Microsoft seeded the latest Windows 11 22H2 Release Preview to members of its Windows Insiders program earlier this week.
But the upgrade has taken off to a shaky start, with Microsoft accidentally offering the upgrade to owners of unsupported machines.
Reports of the glitch first emerged on Tuesday as owners of unsupported Windows 10 PCs enrolled in the Release Preview Channel suddenly discovered their computers met Redmond’s steep entry requirements.
Windows 11 requires an eighth-generation Intel Core CPU or AMD Ryzen 3000-series processor as a minimum. It also insists on support for Secure Boot, as well as a TPM 2.0 module. Many computers — even those sold within the past few years — fail to clear that hurdle.

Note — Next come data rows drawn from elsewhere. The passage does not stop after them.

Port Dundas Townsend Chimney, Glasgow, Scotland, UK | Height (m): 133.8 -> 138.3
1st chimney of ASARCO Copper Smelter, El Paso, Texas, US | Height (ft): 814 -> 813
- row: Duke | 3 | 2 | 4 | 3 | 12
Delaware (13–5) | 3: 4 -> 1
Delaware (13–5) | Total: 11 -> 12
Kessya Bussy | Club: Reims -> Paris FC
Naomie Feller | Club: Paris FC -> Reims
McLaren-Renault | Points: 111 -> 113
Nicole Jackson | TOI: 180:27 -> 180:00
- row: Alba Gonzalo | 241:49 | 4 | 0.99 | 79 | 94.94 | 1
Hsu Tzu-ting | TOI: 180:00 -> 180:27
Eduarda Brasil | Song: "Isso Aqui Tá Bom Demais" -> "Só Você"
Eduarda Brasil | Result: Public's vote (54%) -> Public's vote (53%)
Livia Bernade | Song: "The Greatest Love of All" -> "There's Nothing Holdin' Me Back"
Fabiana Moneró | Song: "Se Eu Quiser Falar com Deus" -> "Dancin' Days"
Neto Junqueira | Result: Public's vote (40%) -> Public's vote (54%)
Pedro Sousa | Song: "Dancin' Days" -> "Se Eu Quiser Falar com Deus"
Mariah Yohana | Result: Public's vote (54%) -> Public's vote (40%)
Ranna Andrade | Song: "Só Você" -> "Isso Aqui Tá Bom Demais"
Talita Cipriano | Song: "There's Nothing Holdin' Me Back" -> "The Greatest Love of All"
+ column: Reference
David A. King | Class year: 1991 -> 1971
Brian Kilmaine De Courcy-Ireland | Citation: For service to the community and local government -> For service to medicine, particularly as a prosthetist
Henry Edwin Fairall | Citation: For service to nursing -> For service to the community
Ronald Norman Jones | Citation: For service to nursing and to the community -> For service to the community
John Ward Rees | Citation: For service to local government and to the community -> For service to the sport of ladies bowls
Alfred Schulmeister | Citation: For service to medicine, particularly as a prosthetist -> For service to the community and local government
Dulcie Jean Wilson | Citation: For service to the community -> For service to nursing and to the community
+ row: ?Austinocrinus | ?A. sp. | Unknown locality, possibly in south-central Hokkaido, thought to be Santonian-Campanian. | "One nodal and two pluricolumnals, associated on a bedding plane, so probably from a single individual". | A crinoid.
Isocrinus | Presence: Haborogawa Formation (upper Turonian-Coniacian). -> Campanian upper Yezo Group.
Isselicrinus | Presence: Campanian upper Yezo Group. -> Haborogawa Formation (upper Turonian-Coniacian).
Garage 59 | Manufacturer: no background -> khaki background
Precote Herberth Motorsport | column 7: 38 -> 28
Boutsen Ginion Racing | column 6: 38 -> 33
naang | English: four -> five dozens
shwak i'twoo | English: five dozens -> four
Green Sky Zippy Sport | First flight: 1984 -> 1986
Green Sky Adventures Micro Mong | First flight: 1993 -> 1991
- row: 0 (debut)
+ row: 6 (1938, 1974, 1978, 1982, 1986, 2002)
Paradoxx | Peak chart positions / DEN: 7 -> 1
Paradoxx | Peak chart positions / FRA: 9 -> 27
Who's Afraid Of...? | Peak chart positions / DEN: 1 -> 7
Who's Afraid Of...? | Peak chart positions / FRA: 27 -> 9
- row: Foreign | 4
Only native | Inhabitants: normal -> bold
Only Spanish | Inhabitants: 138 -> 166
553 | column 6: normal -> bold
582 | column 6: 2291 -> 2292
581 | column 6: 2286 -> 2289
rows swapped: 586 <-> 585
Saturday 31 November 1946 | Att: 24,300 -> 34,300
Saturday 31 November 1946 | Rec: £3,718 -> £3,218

It’s possible to circumvent these requirements by installing Windows 11 from a USB flash drive or DVD. Microsoft strongly discourages the practice, however.
It argues newer PCs can deliver a more reliable experience and take advantage of Windows 11’s security features. In practice, Windows 11 runs perfectly fine on older hardware — with the exception of occasional nag messages.
The sudden loosening of Windows 11’s hardware requirements led some to speculate about a change of heart within Microsoft. Sadly, this isn’t the case.
In a response to the tweet posted above, an ashen-faced Microsoft representative blamed a ‘bug’ and said it was investigating the issue.
Users who upgraded to the latest Windows 11 release candidate can roll back to Windows 10, should they wish.